Tu ne connais pas l'actualité des sciences sociales ; tu te fondes sur une vision vague et idéologisée de celle-ci pour juger de leur insuffisance. La science moderne ne prétend pas dire la vérité du monde mais de décrire le plus extensivement possible son objet qu'elle a choisi dans un réel circonscrit donc son objet est une partie isolée du réel, partie à laquelle on fait subir toutes les variations afin d'en dire le plus possible en l'interrogeant le plus possible. En appliquant des forces contraires pour vérifier sa résistance à la déformation par exemple et modifier les lois intuitives qui nous paraissaient régir cet objet.
Il ne s'agit pas d'étendre toujours le réel, de créer de la variété et de l'homologie ; mais cet objet, le déformer, l'expérimenter, l'interroger de tenter de donner tort à son existence et à nos hypothèses. Les sciences sociales ne sont pas, en principe, des académies. Lorsque des disciplines le deviennent ce n'est pas "un echec des sciences sociales" mais l'échec banal de toute institutionnalisation.
Ta détestation des systèmes est aussi bête que la détestation d'un champ discursif parce qu'il serait champ discursif. Comme si demain un type se levait et disait, haïssant les systèmes, il y en a assez de la physique comme mode de connaissance des phénomènes physiques. C'est bête et très immodeste. La science n'est jamais qu'une tentative et c'est ce qui fait, par ailleurs, sa définition et son intérêt ; qu'elle soit question et questionnable.
Le pb de ton discours c'est qu'il est d'une généralité qu'on imagine mal mise en pratique. C'est qu'il ne connait rien de ce contre quoi il prétend s'élever et, étant construit à ce point en opposition, on peut se demander s'il peut dire quelque chose en dehors de cette revendication là. Le manifeste c'est le plus souvent un cache-misère.
Le rôle que tu assignes au roman c'est quasiment sa définition fonctionnelle. Rien de nouveau sous le soleil.
Par ailleurs cette absence de clarté des sciences sociales tient à plusieurs choses. Le paradigme post-moderne qui prétend qu'on ne peut rien dire à cause de ce qu'il y a une trop grande diversité de phénomènes, qu'on ne peut les rassembler en système, que l'individuation a atteint son terme critique. Du coup ta pensée n'a rien de neuve et s'intègre parfaitement à une possibilité des discours scientifiques (dsl).

● ● ● ●

** Consigne 1 **
Pouvez-vous recopier à l'identique la portion des enregistrements qui commence à leur toute première ligne et se termine par la ligne contenant « 38: (444, 213) », les deux bornes comprises ? Laissez les images de côté dans votre réponse.
L'extrait et les enregistrements n'ont aucun rapport entre eux.

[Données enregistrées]
● ● ● ●

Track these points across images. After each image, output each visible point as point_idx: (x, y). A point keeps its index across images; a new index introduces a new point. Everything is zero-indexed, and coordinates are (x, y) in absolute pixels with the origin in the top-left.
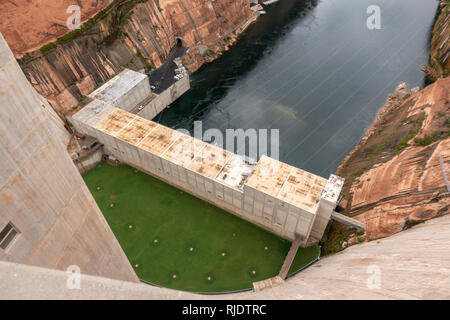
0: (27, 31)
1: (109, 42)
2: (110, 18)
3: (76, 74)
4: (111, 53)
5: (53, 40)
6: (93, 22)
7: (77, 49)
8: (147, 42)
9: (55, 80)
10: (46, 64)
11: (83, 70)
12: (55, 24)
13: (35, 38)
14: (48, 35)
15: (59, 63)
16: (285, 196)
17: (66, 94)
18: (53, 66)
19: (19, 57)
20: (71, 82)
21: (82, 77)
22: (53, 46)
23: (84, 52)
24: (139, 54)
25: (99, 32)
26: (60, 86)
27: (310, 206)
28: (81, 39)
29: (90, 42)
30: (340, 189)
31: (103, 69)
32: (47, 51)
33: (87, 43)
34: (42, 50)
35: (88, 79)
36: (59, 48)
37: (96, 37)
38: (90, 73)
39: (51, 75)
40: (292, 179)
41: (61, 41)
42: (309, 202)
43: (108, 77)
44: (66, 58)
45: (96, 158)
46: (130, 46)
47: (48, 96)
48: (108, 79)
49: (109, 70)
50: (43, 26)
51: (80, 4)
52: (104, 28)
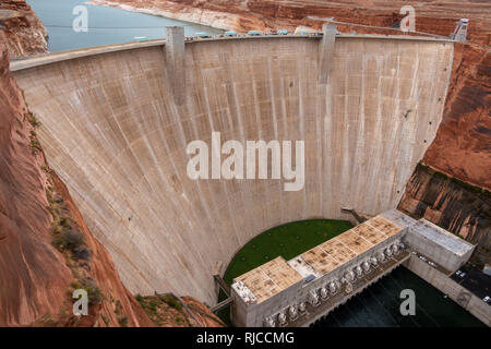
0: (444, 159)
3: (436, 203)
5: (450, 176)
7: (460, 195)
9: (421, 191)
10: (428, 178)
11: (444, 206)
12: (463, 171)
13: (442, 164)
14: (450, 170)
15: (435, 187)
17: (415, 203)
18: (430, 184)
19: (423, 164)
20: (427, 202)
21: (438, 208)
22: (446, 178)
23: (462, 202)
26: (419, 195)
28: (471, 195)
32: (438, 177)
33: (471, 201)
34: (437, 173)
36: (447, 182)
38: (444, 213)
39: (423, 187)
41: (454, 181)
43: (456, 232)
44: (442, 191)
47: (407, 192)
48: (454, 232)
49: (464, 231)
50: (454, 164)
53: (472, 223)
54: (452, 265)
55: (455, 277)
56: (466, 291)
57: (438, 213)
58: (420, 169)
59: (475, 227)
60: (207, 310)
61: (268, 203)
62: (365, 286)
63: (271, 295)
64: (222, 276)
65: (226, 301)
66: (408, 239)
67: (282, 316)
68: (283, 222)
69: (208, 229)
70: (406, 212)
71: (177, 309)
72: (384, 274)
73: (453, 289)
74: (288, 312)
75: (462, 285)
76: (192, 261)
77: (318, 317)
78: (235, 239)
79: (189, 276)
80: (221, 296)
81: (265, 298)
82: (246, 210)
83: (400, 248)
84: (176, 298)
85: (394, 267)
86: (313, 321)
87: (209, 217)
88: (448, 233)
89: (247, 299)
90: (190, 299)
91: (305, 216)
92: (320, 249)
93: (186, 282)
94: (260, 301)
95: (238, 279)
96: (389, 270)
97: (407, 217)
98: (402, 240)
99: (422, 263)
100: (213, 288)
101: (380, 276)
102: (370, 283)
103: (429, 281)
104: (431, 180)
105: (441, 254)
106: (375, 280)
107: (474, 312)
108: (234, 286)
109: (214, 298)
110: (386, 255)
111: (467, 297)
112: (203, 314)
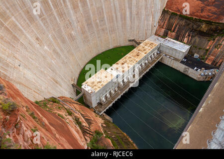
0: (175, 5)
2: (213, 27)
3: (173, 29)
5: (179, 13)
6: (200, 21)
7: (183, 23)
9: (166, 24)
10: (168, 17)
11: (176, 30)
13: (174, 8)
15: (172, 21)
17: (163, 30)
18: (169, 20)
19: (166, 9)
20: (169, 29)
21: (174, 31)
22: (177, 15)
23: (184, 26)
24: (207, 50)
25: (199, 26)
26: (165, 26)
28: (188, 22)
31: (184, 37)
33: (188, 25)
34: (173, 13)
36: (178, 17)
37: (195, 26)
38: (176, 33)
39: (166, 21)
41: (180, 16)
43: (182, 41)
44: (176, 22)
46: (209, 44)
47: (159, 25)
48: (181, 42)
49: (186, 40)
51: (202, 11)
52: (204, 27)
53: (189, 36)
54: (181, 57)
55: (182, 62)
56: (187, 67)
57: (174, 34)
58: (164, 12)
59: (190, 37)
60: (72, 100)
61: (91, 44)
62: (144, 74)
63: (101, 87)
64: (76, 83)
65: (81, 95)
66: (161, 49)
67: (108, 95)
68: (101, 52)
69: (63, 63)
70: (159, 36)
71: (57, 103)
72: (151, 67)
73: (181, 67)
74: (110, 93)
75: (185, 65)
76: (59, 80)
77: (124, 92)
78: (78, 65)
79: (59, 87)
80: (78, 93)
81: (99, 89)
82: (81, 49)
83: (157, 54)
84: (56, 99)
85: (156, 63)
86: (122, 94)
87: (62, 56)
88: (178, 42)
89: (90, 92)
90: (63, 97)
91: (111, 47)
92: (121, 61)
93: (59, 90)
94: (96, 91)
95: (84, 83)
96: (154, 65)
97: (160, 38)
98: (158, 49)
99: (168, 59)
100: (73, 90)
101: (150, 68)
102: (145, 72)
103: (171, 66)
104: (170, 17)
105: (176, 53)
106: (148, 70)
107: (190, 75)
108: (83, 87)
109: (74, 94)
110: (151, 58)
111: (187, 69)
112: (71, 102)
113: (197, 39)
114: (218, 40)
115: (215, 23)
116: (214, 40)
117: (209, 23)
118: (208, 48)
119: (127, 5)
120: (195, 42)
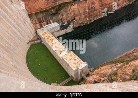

● ● ● ●

** Consigne 2 **
D'après l'extrait, qu'est-ce que le manifeste, le plus souvent ?

** Réponse rédigée 1 **
Track these points across images. After each image, output each visible point as point_idx: (x, y). A point keeps its index across images; a new index introduces a new point. Everything is zero-indexed, and coordinates are (x, y) in absolute pixels with the origin in the top-left.
0: (27, 31)
1: (109, 42)
2: (110, 18)
3: (76, 74)
4: (111, 53)
5: (53, 40)
6: (93, 22)
7: (77, 49)
8: (147, 42)
9: (55, 80)
10: (46, 64)
11: (83, 70)
12: (55, 24)
13: (35, 38)
14: (48, 35)
15: (59, 63)
16: (285, 196)
17: (66, 94)
18: (53, 66)
19: (19, 57)
20: (71, 82)
21: (82, 77)
22: (53, 46)
23: (84, 52)
24: (139, 54)
25: (99, 32)
26: (60, 86)
27: (310, 206)
28: (81, 39)
29: (90, 42)
30: (340, 189)
31: (103, 69)
32: (47, 51)
33: (87, 43)
34: (42, 50)
35: (88, 79)
36: (59, 48)
37: (96, 37)
38: (90, 73)
39: (51, 75)
40: (292, 179)
41: (61, 41)
42: (309, 202)
43: (108, 77)
44: (66, 58)
45: (96, 158)
46: (130, 46)
47: (48, 96)
48: (108, 79)
49: (109, 70)
50: (43, 26)
51: (80, 4)
52: (104, 28)
0: (444, 159)
3: (436, 203)
5: (450, 176)
7: (460, 195)
9: (421, 191)
10: (428, 178)
11: (444, 206)
12: (463, 171)
13: (442, 164)
14: (450, 170)
15: (435, 187)
17: (415, 203)
18: (430, 184)
19: (423, 164)
20: (427, 202)
21: (438, 208)
22: (446, 178)
23: (462, 202)
26: (419, 195)
28: (471, 195)
32: (438, 177)
33: (471, 201)
34: (437, 173)
36: (447, 182)
38: (444, 213)

** Réponse rédigée 2 **
Un cache-misère.